Narrons l’incident relatif à l’observation no 4. Un monsieur très bien m’a suivie, rue des Saints-Pères. Pendant le premier quart d’heure, jubilation interne de Claudine. Suivie par un monsieur très bien ; comme dans les images d’Albert Guillaume ! Deuxième quart d’heure : le pas du monsieur se rapproche, je presse le mien, mais il garde sa distance. Troisième quart d’heure : le monsieur me dépasse, en me pinçant le derrière d’un air détaché. Bond de Claudine, qui lève son parapluie et l’assène sur la tête du monsieur, avec une vigueur toute fresnoise. Chapeau du monsieur dans le ruisseau, joie immense des passants, disparition de Claudine confuse de son trop grand succès.

 

Tante Cœur est très gentille. Avec un mot aimable, elle m’a envoyé une chaînette en or, pour le cou, coupée par des petites perles rondes de dix en dix centimètres.
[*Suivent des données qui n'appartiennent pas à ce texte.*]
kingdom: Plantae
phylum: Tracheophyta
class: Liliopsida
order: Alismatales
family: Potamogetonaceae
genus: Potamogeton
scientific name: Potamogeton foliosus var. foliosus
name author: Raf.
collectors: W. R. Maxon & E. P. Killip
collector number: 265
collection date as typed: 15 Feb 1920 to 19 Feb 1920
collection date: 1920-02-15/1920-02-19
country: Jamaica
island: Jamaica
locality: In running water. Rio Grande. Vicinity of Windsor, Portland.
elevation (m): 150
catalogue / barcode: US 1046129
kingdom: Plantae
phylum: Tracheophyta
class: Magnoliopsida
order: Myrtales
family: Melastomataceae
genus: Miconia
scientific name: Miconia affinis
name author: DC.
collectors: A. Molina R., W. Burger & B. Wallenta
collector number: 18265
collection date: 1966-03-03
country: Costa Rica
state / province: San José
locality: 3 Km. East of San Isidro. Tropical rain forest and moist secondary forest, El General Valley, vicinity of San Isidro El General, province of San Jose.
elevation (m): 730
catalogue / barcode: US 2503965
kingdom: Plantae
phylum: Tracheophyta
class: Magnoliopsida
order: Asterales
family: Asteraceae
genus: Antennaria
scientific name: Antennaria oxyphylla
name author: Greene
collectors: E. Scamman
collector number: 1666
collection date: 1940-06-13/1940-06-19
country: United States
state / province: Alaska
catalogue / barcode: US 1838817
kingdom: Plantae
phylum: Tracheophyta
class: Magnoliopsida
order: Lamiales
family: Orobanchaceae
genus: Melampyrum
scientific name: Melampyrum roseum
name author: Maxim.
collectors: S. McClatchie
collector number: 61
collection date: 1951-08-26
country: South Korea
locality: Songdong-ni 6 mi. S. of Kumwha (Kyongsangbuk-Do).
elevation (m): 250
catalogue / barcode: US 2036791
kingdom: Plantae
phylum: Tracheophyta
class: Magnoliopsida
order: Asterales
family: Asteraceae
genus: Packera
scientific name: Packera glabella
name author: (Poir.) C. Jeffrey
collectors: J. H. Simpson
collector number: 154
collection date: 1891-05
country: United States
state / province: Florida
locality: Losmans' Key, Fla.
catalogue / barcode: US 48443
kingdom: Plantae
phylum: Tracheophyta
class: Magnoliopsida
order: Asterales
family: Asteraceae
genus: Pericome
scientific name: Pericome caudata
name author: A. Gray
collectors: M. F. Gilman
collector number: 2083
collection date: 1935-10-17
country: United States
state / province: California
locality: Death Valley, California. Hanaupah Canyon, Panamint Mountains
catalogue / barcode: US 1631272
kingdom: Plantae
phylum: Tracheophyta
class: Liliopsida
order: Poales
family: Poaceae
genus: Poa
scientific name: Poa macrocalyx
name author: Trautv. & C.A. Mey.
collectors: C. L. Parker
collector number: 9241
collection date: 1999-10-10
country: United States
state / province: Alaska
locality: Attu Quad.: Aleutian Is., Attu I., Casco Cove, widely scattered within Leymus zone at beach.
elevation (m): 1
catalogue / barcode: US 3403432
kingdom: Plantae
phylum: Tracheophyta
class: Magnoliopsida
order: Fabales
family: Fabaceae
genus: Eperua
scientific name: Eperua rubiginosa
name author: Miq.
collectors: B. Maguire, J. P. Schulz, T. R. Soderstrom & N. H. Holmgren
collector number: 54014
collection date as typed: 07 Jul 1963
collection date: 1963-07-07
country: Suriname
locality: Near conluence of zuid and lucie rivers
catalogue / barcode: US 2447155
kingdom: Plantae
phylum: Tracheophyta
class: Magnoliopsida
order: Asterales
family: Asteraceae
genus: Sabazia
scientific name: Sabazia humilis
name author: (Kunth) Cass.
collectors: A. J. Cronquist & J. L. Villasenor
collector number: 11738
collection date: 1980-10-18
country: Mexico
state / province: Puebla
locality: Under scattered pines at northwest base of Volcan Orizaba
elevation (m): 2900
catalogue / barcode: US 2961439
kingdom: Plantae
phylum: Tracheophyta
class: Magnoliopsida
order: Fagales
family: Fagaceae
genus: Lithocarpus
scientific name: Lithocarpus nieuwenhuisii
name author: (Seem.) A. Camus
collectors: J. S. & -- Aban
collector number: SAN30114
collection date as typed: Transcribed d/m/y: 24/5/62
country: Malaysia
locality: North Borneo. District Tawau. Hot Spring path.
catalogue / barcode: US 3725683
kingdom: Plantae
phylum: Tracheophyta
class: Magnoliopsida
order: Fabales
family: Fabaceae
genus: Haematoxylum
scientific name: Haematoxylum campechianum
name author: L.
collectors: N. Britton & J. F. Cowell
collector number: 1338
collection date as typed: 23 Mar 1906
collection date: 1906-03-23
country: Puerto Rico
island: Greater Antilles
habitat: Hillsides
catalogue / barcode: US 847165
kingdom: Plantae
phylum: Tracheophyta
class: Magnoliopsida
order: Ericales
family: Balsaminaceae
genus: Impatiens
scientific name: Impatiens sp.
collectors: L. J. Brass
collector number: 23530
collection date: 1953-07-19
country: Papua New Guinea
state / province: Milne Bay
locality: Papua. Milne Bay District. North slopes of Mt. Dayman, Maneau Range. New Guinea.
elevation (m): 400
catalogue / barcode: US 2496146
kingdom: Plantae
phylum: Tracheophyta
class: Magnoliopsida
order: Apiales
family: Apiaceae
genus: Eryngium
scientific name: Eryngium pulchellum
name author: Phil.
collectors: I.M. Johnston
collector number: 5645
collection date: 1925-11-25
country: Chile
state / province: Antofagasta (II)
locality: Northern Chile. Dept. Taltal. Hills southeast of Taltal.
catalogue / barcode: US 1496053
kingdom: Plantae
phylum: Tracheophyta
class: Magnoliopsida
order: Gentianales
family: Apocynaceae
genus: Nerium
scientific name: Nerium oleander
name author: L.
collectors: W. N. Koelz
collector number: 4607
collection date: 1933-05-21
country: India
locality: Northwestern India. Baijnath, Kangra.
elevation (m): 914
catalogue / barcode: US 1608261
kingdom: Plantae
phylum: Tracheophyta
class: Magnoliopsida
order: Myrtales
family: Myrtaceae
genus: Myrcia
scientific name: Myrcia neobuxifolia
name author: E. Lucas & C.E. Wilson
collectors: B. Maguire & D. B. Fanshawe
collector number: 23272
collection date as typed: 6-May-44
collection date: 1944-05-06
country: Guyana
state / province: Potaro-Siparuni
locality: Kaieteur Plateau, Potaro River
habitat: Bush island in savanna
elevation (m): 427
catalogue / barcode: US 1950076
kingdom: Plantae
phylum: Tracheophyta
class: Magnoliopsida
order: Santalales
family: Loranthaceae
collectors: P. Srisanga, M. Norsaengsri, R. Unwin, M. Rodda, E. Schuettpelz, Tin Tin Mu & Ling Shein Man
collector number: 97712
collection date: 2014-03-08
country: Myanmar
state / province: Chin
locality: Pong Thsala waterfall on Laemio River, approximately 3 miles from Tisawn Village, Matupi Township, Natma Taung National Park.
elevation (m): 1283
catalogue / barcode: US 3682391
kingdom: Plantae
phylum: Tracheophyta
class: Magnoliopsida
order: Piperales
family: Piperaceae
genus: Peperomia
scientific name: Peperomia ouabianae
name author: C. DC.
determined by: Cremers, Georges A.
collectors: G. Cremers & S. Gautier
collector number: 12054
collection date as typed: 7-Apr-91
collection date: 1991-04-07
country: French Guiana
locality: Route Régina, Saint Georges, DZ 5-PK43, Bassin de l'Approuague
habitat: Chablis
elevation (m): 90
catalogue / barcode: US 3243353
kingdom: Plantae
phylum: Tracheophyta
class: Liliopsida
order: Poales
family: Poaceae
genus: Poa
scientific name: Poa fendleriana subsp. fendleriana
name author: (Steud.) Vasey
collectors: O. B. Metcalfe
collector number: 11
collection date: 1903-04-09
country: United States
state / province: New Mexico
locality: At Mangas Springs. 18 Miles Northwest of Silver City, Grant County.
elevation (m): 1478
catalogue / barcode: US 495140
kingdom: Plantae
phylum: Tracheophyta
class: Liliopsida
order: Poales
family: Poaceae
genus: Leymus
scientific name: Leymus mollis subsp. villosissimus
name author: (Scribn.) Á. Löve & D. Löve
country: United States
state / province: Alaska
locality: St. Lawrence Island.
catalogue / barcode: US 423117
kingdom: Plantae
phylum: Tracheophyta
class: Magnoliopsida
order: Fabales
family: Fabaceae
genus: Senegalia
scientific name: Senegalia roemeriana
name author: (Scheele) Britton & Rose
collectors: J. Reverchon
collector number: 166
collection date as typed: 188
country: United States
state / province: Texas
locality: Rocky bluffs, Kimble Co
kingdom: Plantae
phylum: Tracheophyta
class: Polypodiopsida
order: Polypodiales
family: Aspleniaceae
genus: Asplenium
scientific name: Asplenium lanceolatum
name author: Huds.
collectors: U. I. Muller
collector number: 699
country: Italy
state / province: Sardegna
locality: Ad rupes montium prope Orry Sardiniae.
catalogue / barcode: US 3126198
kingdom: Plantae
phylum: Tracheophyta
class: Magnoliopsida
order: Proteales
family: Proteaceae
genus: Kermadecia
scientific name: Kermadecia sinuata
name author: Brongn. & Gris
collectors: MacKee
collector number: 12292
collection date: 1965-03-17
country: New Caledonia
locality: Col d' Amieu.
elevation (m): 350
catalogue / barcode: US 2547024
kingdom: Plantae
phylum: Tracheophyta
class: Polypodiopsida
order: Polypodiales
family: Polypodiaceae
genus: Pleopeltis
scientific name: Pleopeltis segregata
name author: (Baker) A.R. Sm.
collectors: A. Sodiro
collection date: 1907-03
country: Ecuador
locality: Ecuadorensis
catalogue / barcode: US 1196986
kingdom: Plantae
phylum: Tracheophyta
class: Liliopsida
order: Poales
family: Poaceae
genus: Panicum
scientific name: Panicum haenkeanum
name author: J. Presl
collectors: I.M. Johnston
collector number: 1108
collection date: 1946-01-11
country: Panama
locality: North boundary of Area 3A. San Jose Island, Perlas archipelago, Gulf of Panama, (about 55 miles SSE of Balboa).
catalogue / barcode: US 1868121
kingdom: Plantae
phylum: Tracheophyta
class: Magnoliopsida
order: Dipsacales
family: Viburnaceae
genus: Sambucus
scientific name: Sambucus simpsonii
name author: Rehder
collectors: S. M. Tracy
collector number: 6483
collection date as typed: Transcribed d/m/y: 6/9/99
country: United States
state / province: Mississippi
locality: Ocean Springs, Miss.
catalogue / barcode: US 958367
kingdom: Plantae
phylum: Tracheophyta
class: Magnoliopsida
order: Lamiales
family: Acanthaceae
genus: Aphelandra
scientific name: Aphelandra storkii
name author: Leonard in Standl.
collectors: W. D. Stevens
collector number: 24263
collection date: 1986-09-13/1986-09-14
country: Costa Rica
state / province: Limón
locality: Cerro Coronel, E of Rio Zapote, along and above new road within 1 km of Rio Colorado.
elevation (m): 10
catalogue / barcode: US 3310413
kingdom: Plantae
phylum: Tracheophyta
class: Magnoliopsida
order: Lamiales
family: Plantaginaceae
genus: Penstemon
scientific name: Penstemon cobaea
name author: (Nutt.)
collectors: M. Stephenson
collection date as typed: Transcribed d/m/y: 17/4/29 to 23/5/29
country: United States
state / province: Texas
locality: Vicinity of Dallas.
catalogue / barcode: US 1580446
Fanchette trouve ce bijou charmant ; elle a déjà aplati deux chaînons, et elle mâche les perles sur ses grosses dents, comme un lapidaire.

 

En me préparant pour le dîner de jeudi, je songe à mon décolletage. Il est tout petit petit, mais si j’allais paraître encore trop maigre ? Assise dans mon cuveau, toute nue, je constate que je me remplume un peu ; mais il y a encore à faire. Une chance que mon cou est resté solide ! Ça me sauve. Tant pis pour les deux petites salières d’en dessous ! Je perds mon temps dans l’eau chaude, à compter mes osselets dans le dos, à mesurer si j’ai la même longueur des aines aux pieds que des aines au front, à me pincer le mollet droit parce que ça correspond dans l’omoplate gauche. (À chaque pinçon, une drôle de petite piqûre derrière l’épaule.) Et quelle joie pure de pouvoir accrocher mes pieds derrière ma nuque ! Comme disait la grande Anaïs, cette sale : « Ça doit être rudement amusant de pouvoir se ronger les ongles de pieds ! »

Mon Dieu que j’ai peu de gorge ! (À l’école, ça s’appelle des nichons et Mélie dit des tétés.) Je songe à nos « Concours » d’il y a trois ans, pendant les rares promenades du jeudi.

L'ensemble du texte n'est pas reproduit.